=== COMPLETE THE FOLLOWING ===
1 – Reproduce the part of the excerpt on the state's Year 2000 computer readiness that opens with the words containing "He said almost" and closes with "1999, he said.".
2 – According to the excerpt on the state's Year 2000 computer readiness, how many of the state's computer systems are identified as "mission critical"?

=== SELECTED EXTRACT ===
However, lots of lesser systems are questionable, from the electric fences around prisons to scientific equipment in public health labs.
Three legislative committees held their latest hearing Wednesday on state government's readiness for the computer problems expected in 2000. . . .
John Thomas Flynn of the Department of Information Technology, which oversees the state's Year 2000 efforts, said 650 of the state's 3,000 computer systems are identified as ``mission critical.'' That means there would be serious problems if they failed. The state has concentrated on fixing those first.
He said 30 percent of them have been fixed and 15 percent are in the final testing phase. The rest are being modified or replaced.
He said almost all of them will meet Gov. Pete Wilson's fix-it goal of Dec. 31, 1998, one year before the critical date. Others will be finished during 1999, he said.
``We feel, all things considered, that we're making extraordinary progress and we hope to continue to do so,'' Flynn said.

Collected data
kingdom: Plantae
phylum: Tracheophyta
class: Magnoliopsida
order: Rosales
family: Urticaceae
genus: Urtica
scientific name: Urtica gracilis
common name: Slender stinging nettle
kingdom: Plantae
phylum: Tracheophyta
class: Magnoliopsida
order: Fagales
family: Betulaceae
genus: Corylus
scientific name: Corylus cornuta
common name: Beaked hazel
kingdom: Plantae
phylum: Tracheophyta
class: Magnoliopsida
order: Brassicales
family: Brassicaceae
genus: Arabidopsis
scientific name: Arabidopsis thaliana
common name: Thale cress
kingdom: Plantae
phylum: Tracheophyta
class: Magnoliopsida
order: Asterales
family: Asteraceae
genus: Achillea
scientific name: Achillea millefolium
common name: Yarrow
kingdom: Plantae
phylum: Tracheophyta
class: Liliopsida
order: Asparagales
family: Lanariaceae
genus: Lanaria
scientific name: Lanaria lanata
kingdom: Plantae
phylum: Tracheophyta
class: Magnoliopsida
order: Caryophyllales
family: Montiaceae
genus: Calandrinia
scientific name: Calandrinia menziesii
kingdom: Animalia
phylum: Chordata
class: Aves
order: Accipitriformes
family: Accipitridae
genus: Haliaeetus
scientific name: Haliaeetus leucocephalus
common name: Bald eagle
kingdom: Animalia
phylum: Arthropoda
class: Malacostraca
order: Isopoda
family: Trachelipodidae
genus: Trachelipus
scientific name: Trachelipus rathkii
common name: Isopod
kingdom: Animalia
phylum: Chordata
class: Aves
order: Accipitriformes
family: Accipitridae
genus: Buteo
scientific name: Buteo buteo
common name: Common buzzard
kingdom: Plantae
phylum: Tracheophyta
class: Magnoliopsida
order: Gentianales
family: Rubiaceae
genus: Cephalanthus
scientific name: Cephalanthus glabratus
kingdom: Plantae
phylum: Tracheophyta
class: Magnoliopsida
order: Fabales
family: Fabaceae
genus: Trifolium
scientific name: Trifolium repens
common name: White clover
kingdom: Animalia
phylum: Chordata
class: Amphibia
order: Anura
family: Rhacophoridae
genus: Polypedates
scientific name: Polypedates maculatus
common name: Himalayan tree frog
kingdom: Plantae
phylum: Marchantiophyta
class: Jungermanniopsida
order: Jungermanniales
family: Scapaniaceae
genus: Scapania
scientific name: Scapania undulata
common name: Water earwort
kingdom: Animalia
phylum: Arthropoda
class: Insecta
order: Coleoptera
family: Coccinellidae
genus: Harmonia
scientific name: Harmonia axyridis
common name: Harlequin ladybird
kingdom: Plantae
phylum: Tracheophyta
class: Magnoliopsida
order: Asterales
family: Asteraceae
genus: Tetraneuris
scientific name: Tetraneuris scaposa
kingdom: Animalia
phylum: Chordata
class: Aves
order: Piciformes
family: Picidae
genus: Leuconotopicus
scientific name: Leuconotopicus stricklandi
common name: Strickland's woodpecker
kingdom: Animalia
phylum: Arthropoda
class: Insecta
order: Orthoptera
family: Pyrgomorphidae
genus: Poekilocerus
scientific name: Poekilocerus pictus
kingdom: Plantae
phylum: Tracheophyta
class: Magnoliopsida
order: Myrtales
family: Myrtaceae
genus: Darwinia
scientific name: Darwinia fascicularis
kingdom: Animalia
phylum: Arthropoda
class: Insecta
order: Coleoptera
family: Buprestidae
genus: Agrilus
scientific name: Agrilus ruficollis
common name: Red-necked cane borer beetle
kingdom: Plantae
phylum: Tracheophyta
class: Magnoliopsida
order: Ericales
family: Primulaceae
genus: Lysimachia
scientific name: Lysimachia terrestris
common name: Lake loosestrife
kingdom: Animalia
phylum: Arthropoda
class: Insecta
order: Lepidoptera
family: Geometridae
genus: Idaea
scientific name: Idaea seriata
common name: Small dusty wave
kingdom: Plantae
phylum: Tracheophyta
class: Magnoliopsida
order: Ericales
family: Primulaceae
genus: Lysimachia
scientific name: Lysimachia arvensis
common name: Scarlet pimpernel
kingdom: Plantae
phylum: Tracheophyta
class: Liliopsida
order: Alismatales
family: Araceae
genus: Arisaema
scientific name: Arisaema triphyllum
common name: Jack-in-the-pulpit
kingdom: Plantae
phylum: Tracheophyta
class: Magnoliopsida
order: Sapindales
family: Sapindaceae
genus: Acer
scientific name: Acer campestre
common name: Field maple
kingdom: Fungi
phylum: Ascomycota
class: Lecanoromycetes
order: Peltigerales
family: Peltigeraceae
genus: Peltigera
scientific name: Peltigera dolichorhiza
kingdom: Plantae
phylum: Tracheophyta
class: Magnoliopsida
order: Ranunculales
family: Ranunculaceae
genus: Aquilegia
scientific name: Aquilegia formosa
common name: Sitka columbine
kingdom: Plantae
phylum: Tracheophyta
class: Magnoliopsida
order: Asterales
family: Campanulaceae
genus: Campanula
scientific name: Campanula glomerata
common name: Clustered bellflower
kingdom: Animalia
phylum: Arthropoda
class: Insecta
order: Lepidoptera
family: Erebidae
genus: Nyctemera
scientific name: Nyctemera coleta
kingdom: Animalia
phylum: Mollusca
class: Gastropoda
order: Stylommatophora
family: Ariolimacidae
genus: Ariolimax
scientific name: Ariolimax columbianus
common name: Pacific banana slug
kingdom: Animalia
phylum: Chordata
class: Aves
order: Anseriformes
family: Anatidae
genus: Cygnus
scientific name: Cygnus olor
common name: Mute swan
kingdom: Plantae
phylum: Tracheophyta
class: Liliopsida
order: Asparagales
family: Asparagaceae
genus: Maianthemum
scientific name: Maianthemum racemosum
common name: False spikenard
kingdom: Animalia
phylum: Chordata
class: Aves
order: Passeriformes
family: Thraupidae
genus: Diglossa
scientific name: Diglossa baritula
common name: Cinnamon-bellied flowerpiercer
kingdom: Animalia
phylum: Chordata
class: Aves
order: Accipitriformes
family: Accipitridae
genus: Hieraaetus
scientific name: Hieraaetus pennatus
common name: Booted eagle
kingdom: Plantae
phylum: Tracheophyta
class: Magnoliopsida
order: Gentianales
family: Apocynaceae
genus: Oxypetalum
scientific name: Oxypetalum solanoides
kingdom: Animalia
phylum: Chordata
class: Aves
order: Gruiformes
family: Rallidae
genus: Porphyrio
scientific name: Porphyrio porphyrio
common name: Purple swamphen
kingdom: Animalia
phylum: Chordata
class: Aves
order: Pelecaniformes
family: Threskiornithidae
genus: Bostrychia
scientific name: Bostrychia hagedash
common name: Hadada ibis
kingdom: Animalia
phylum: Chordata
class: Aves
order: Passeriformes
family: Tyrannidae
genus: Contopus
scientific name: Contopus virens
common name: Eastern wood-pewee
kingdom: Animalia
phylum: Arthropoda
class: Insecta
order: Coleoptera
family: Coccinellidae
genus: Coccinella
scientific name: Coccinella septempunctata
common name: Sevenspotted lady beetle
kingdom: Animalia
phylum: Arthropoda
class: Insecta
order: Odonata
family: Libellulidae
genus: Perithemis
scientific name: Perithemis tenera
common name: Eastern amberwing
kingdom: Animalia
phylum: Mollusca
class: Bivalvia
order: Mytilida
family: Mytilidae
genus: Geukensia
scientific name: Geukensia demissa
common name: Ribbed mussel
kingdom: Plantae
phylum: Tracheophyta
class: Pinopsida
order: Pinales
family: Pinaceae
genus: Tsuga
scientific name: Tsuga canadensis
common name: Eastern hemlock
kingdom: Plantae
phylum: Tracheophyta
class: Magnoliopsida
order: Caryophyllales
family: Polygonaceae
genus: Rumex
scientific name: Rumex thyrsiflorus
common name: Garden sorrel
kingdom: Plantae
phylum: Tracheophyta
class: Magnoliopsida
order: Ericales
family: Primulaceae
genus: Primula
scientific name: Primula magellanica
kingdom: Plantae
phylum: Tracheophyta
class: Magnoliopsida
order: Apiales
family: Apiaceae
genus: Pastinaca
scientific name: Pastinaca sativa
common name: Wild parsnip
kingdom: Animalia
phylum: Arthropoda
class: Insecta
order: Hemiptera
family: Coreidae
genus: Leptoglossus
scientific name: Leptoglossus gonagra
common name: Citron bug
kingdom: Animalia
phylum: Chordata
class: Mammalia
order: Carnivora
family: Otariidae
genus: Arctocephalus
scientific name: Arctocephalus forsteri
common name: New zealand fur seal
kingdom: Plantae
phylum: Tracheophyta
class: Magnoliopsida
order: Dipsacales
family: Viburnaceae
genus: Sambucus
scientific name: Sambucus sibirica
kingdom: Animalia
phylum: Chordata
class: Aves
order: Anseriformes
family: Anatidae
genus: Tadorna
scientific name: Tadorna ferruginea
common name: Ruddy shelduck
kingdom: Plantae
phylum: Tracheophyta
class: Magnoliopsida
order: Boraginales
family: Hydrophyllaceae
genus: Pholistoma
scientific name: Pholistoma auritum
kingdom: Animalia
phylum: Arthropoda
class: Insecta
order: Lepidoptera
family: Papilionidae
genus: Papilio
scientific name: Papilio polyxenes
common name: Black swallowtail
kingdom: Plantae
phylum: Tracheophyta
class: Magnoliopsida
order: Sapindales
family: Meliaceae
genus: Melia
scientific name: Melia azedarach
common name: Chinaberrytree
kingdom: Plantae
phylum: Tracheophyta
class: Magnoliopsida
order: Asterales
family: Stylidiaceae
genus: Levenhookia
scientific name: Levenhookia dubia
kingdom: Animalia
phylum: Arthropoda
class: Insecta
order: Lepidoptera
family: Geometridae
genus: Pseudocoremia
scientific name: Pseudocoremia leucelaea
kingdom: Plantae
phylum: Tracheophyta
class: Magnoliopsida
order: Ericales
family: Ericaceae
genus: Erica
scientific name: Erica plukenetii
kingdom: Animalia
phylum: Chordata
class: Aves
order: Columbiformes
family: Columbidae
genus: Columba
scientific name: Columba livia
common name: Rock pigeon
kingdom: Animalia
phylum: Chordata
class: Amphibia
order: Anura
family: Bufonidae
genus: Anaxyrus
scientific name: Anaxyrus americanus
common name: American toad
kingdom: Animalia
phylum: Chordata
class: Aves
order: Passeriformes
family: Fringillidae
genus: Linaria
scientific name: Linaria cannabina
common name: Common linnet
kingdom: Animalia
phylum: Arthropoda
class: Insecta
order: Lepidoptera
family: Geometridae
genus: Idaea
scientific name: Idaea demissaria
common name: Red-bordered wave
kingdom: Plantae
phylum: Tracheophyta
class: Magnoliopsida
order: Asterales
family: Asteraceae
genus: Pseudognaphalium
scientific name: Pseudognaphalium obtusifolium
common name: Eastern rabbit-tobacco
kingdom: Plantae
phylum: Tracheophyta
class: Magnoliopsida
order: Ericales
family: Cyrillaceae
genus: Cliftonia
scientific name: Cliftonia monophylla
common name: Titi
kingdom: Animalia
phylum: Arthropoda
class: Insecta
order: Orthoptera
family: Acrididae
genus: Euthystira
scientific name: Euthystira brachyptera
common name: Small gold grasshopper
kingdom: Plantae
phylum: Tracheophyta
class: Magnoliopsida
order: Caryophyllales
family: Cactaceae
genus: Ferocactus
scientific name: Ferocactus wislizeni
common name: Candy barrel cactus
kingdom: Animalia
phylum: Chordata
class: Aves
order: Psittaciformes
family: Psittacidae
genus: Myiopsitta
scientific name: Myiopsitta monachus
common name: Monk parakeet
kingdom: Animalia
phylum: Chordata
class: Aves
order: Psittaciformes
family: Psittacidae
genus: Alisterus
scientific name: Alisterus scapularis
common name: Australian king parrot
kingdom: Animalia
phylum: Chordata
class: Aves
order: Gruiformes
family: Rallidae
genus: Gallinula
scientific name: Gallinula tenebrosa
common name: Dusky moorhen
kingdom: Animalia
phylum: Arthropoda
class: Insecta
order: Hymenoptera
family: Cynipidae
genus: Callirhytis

=== ANSWERS TO THE TASKS ===
1 –
He said almost all of them will meet Gov. Pete Wilson's fix-it goal of Dec. 31, 1998, one year before the critical date. Others will be finished during 1999, he said.

2 – 650 of the state's 3,000 computer systems.